Exercise data –
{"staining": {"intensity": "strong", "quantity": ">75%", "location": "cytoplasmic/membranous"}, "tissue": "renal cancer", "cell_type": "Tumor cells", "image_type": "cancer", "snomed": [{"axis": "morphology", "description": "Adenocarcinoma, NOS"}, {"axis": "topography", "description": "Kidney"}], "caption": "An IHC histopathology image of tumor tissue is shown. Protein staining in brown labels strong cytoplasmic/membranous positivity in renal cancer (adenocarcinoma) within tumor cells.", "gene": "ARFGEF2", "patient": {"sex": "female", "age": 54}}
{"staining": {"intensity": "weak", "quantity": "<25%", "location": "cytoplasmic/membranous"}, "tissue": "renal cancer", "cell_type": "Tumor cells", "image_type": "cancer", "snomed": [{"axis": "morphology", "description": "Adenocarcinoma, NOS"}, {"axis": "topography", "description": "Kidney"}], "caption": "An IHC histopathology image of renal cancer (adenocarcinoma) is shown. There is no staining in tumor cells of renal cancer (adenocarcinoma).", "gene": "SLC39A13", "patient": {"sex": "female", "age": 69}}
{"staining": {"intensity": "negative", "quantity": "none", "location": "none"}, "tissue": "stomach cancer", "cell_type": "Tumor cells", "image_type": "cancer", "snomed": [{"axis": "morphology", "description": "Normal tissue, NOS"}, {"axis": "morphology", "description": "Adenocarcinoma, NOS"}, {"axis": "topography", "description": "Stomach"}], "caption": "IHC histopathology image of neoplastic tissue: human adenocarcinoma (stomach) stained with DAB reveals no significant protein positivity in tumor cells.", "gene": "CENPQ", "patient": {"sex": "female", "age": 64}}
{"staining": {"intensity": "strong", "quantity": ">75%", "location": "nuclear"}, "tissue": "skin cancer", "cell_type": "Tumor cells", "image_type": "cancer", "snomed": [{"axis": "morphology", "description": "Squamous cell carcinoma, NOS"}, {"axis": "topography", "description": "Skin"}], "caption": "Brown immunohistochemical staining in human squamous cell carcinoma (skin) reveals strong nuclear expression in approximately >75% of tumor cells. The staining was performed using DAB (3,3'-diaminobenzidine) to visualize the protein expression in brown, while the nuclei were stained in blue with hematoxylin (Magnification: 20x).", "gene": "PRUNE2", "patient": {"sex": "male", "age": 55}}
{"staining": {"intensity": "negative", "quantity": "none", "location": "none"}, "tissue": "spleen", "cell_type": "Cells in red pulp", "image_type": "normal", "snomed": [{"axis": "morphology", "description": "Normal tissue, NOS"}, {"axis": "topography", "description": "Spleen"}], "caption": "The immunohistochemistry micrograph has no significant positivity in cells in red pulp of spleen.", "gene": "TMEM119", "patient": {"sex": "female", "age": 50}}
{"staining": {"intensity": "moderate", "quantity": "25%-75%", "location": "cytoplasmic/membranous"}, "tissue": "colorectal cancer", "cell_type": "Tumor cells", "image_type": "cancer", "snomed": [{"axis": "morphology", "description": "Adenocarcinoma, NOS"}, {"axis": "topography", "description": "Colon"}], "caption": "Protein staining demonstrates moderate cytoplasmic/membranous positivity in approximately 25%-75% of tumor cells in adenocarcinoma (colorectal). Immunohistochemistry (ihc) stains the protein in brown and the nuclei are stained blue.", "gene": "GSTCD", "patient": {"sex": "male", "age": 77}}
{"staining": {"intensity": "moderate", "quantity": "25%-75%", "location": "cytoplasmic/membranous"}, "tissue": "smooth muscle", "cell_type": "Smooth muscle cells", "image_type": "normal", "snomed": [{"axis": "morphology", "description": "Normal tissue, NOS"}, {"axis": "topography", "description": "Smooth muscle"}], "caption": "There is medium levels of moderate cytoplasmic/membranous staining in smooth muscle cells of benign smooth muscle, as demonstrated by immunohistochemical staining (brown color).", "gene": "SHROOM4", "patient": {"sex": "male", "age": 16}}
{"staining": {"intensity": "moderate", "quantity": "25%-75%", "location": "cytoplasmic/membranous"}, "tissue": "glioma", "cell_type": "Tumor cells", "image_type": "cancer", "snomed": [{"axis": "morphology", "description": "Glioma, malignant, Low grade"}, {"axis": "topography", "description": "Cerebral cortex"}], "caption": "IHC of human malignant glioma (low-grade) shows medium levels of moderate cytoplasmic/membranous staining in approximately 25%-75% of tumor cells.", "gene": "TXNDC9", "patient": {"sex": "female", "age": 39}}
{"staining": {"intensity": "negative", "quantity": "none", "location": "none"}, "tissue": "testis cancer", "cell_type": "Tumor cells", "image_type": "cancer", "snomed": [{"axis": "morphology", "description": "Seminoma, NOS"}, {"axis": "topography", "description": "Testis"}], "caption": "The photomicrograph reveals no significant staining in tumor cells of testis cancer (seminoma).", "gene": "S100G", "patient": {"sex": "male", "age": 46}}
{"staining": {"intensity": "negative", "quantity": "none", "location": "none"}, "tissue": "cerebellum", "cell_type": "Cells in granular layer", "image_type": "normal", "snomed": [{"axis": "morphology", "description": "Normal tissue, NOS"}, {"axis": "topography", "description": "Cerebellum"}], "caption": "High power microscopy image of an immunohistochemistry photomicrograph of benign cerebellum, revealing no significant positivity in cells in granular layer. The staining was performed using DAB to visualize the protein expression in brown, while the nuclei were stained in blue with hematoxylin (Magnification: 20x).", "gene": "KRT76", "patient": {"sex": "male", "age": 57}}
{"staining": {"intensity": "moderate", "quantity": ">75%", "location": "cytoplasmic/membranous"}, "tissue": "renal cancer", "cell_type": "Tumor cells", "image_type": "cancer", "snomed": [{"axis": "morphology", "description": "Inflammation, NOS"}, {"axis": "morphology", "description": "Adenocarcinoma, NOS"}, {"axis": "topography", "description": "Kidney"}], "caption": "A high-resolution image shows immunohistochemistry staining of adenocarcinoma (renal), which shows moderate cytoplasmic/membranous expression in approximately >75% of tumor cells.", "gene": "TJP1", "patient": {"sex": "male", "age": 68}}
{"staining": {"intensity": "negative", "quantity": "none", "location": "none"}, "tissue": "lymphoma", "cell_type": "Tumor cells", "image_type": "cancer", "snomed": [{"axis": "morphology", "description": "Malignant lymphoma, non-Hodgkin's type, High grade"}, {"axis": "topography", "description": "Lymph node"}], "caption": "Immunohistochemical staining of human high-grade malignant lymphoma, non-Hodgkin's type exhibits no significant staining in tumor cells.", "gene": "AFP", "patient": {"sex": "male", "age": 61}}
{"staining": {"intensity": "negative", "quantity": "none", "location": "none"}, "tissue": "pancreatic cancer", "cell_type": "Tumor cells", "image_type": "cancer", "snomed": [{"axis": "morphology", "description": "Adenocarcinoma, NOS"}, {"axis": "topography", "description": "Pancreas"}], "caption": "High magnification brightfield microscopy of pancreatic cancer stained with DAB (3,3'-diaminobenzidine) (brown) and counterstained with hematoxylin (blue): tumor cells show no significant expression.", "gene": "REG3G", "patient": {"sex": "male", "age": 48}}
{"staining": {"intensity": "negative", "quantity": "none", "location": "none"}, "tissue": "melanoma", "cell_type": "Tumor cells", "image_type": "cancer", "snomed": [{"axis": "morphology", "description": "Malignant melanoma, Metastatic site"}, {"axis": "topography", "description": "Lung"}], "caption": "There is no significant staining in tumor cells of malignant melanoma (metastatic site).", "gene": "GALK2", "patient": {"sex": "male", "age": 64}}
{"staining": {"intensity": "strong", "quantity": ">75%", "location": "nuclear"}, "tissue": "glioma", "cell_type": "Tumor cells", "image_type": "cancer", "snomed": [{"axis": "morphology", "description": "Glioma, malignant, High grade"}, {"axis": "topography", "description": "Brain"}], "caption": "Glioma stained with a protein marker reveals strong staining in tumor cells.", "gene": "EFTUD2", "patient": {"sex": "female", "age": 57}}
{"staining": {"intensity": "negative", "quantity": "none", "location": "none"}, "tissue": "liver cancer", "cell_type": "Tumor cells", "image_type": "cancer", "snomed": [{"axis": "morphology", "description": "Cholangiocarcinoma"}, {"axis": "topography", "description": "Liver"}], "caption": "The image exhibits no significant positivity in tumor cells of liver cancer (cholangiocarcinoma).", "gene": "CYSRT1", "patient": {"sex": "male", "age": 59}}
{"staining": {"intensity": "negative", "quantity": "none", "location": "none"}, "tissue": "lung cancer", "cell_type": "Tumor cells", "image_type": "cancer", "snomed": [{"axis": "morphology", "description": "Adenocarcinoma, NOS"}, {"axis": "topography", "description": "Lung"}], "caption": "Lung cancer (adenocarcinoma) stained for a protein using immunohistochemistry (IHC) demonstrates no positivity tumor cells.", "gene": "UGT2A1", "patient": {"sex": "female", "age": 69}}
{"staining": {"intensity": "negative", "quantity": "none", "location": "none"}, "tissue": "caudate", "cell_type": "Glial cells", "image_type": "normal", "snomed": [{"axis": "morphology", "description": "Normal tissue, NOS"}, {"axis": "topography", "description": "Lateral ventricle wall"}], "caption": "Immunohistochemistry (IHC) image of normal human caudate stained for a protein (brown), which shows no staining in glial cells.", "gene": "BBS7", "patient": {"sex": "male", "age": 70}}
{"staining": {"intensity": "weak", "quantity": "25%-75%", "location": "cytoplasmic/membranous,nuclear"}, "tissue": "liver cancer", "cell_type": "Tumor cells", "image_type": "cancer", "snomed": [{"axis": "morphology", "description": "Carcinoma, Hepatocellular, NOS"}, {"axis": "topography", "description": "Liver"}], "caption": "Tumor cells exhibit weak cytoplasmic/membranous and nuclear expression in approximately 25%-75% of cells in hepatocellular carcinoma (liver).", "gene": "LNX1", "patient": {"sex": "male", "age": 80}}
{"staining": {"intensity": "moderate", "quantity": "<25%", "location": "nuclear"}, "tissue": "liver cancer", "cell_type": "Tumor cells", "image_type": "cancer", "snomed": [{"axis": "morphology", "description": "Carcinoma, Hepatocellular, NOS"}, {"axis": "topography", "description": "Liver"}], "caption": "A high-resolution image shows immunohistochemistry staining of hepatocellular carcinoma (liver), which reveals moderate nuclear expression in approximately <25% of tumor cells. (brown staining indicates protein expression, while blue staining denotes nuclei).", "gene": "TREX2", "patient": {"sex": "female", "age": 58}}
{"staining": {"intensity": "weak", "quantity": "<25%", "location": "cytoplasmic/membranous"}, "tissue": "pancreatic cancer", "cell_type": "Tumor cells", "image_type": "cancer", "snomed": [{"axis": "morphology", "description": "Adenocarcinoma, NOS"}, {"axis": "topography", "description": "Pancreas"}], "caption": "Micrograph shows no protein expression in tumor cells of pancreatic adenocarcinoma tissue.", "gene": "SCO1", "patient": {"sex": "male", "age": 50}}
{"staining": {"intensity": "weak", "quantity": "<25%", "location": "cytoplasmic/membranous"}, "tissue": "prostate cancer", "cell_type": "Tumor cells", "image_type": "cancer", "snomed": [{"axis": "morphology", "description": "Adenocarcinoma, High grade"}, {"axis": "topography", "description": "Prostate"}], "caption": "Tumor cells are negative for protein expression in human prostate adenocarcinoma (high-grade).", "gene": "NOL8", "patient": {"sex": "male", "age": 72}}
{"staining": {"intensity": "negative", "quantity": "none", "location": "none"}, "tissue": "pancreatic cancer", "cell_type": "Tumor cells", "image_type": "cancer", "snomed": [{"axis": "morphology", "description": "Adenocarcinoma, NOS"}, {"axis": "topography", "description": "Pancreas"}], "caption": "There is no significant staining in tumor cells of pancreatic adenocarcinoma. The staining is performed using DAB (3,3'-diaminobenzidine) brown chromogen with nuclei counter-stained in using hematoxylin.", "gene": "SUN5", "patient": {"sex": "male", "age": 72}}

About this exercise – Pick out, from the lines above, every one that contains the string "exhibits".

Output of the task –
{"staining": {"intensity": "negative", "quantity": "none", "location": "none"}, "tissue": "lymphoma", "cell_type": "Tumor cells", "image_type": "cancer", "snomed": [{"axis": "morphology", "description": "Malignant lymphoma, non-Hodgkin's type, High grade"}, {"axis": "topography", "description": "Lymph node"}], "caption": "Immunohistochemical staining of human high-grade malignant lymphoma, non-Hodgkin's type exhibits no significant staining in tumor cells.", "gene": "AFP", "patient": {"sex": "male", "age": 61}}
{"staining": {"intensity": "negative", "quantity": "none", "location": "none"}, "tissue": "liver cancer", "cell_type": "Tumor cells", "image_type": "cancer", "snomed": [{"axis": "morphology", "description": "Cholangiocarcinoma"}, {"axis": "topography", "description": "Liver"}], "caption": "The image exhibits no significant positivity in tumor cells of liver cancer (cholangiocarcinoma).", "gene": "CYSRT1", "patient": {"sex": "male", "age": 59}}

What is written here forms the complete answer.